** Working data follows **

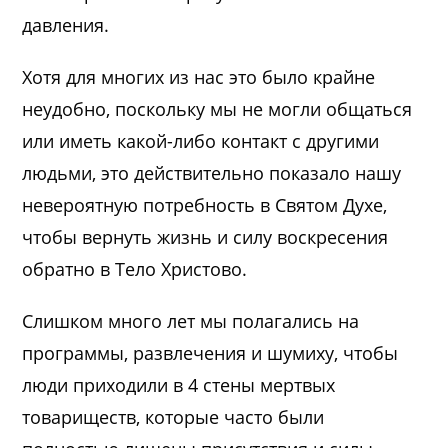
давления.
Хотя для многих из нас это было крайне
неудобно, поскольку мы не могли общаться
или иметь какой-либо контакт с другими
людьми, это действительно показало нашу
невероятную потребность в Святом Духе,
чтобы вернуть жизнь и силу воскресения
обратно в Тело Христово.
Слишком много лет мы полагались на
программы, развлечения и шумиху, чтобы
люди приходили в 4 стены мертвых
товариществ, которые часто были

** End of Working data **

▶ About this task: Only the lines from the line with "люди приходили в 4 стены мертвых" to the final line of the entries are to be returned, each exactly as written, both ends included.

▶ Reply:
люди приходили в 4 стены мертвых
товариществ, которые часто были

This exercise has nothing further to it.